An entire city falls asleep at once. They collapse where they are: Some are in the street. Some are eating. Some are walking. Everyone falls asleep at once, except for one man. John Murdoch (Rufus Sewell), comes to in a bathtub with a wound on his forehead and a trickle of blood running down. When he walks into his living room, there is a dead woman—presumably killed by him.

John has no memories. He doesn’t know who the dead woman is, how she got there—or even who he is, or how he got there, for that matter. He escapes his apartment, being pursued both by the police and a group of strange men dressed all in black (called the Strangers) and begins to piece together the clues that present a view of his life, to find out who he is. Wherever he goes, John is in the shadows. The city of Dark City is just as it sounds, a city that’s always cloaked by the darkness of night. No one has seen the sun for as long as anyone can remember.

The Strangers catch up to John and try to inject him with something. He fights back and accidentally discovers he has telekinesis and uses this ability to keep them back, killing one of them. A creature crawls out of the head of one of the Strangers and dies.  

Meanwhile, Inspector Frank Bumstead (William Hurt) and John’s wife Emma (Jennifer Connelly) work together to find him. The detective wants to catch a killer, and Emma just wants to make sure her husband is found safe.

So much of Dark City is built on the foundation of its surprises it has in store. I’m afraid of going on too much and giving away too many of its secrets. To this day, even though it has a pretty decent cult following, Dark City is a criminally-underseen movie. It’s not exactly a surprise why it didn’t do well at the box office in its initial release…many great films don’t.  But I’m surprised it’s not more well-known now. The people who love it sing its praises.  

Roger Ebert, one of the movie’s original champions, named it his favorite movie of 1998 and even provided an amazing audio commentary track for its DVD release that is like a mini film school class. If you ever want to learn a thing or two, or have just a passing interest in film theory, just put that bad boy on. Sit back and listen. Ebert packs a lot of information into that commentary and it’s all really great, valuable and practical information for anyone who’s serious about film theory or filmmaking.

There’s something magical about the way that Dark City sets something up and then subverts your expectations. For example, it sets up a manhunt for its main character, pitting the detective Bumstead up against John.  You expect Inspector Bumstead and Murdoch to be constantly outwitting each other, not unlike something from The Fugitive, but it never has any interest in that, and wisely not. The strange goings-on of the city are so apparent, it would be strange if no one noticed them. And so, Inspector Bumstead does take notice. He comes to understand John and why he’s running. It reminds me of the scene in The Sixth Sense when Haley Joel Osment’s character tells his mom the truth about his abilities and she believes him. In a less-assured movie, it would feel obligatory to have the reveal of the truth be met with disbelief, even though that’s not what would happen at all in real life. 

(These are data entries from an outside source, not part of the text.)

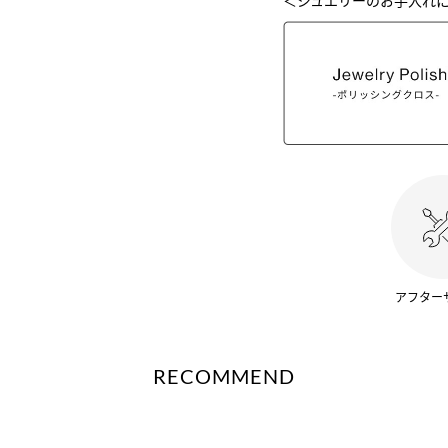
＜ジュエリーのお手入れ
アフター
RECOMMEND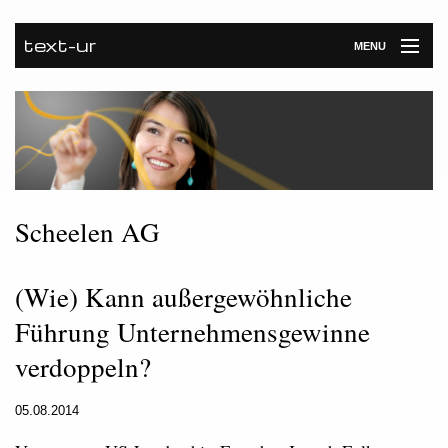
text-ur
MENU
Startseite
Leistungen
Unternehmen
Referenzen
Scheelen AG
Kontakt
(Wie) Kann außergewöhnliche
Newsroom
Führung Unternehmensgewinne
verdoppeln?
05.08.2014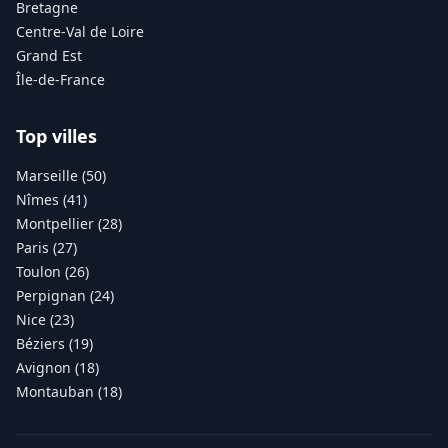
Bretagne
Centre-Val de Loire
Grand Est
Île-de-France
Top villes
Marseille (50)
Nîmes (41)
Montpellier (28)
Paris (27)
Toulon (26)
Perpignan (24)
Nice (23)
Béziers (19)
Avignon (18)
Montauban (18)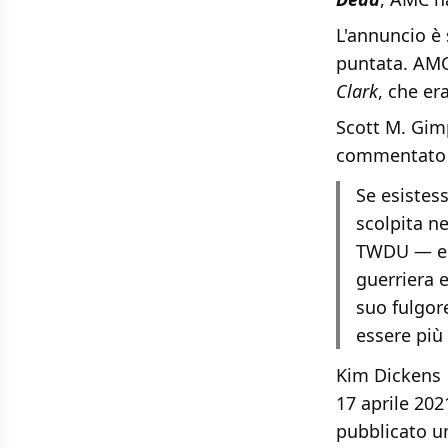
L'annuncio è 
puntata. AMC 
Clark
, che er
Scott M. Gim
commentato co
Se esistes
scolpita ne
TWDU — er
guerriera e
suo fulgor
essere più 
Kim Dickens 
17 aprile 202
pubblicato un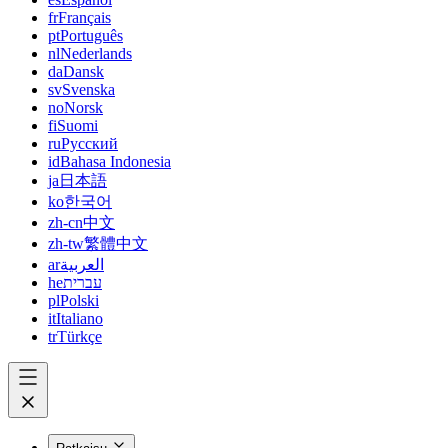
fr
Français
pt
Português
nl
Nederlands
da
Dansk
sv
Svenska
no
Norsk
fi
Suomi
ru
Русский
id
Bahasa Indonesia
ja
日本語
ko
한국어
zh-cn
中文
zh-tw
繁體中文
ar
العربية
he
עברית
pl
Polski
it
Italiano
tr
Türkçe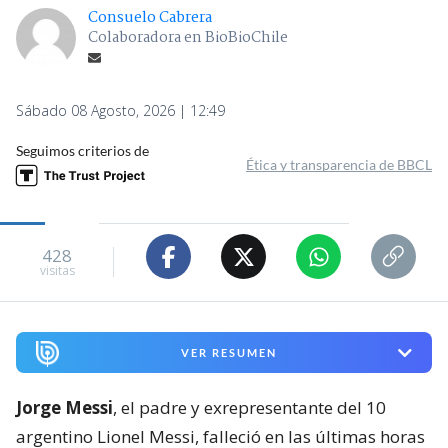
Consuelo Cabrera
Colaboradora en BioBioChile
Sábado 08 Agosto, 2026 | 12:49
Seguimos criterios de
Ética y transparencia de BBCL
428
visitas
VER RESUMEN
Jorge Messi
, el padre y exrepresentante del 10
argentino Lionel Messi, falleció en las últimas horas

Like Alex Proyas’s other great film, The Crow, Dark City is the kind of movie they just don’t make anymore. Look at something like Dark City or even the Tim Burton-directed Batman movies, and in all of those movies, the city feels alive. The cityscapes look like Fritz Lang’s nightmares. The cities look like something not of the past, not of the present and never of the future. It’s like they contain elements of every time that existed, but don’t belong in any era.  Smoke stacks loom on the horizon. Ugly skyscrapers grows like twisted fingers. Movies with big, elaborate city sets like this just don’t happen anymore, not with green screen being so prevalent and easy to film now. I don’t have a problem with CGI—and Dark City uses a fair amount of it—but it’s sad to see movies like this go the way of the dodo. It’s nice to see something that was built and exists in a physical reality.

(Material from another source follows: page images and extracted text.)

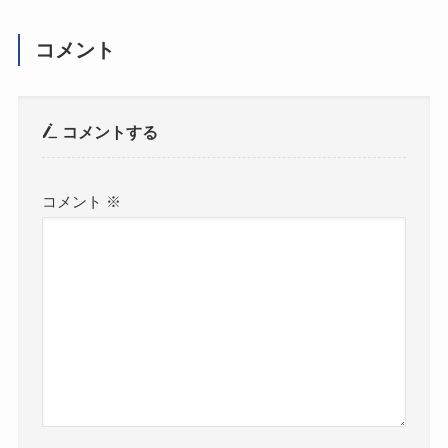
コメント
コメントする
コメント
※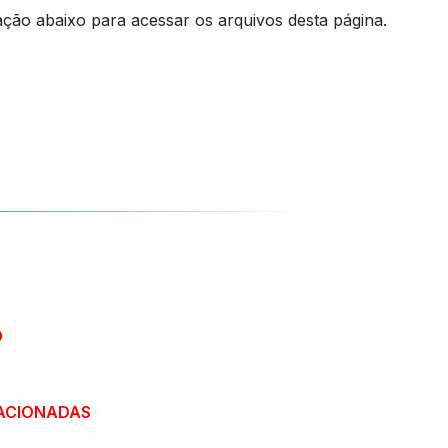
ação abaixo para acessar os arquivos desta página.
O
ACIONADAS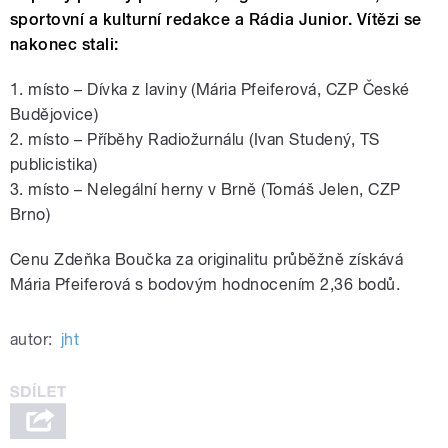
sportovní a kulturní redakce a Rádia Junior. Vítězi se
nakonec stali:
1. místo – Dívka z laviny (Mária Pfeiferová, CZP České
Budějovice)
2. místo – Příběhy Radiožurnálu (Ivan Studený, TS
publicistika)
3. místo – Nelegální herny v Brně (Tomáš Jelen, CZP
Brno)
Cenu Zdeňka Boučka za originalitu průběžně získává
Mária Pfeiferová s bodovým hodnocením 2,36 bodů.
autor:
jht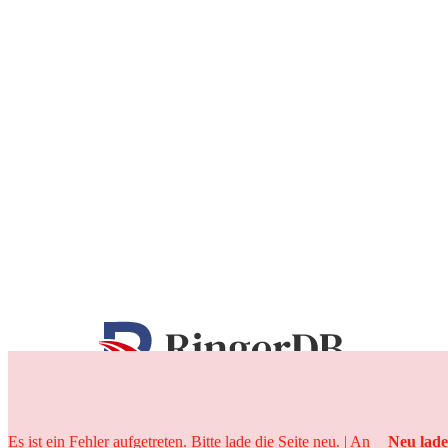
25 Jahre
Es ist ein Fehler aufgetreten. Bitte lade die Seite neu. | An
Neu lad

Little things in movies like this make all the difference. The little hints about the true nature of the city and its inhabitants are hinted at, but in such subtle and subconscious ways that it takes repeat viewings to pick up on all the acting and directorial nuances. If you watch anyone’s performance at the beginning of the movie compared to a later performance near the end, you’ll see a major dramatic shift, like they’re becoming more comfortable saying their lines. These are all professional, seasoned actors (William Hurt and Keifer Sutherland had been acting for decades at this point), so that’s a conscious decision to allow those performances to grow like that, to reflect the story and its emerging reveals of the central mystery at the center of the story.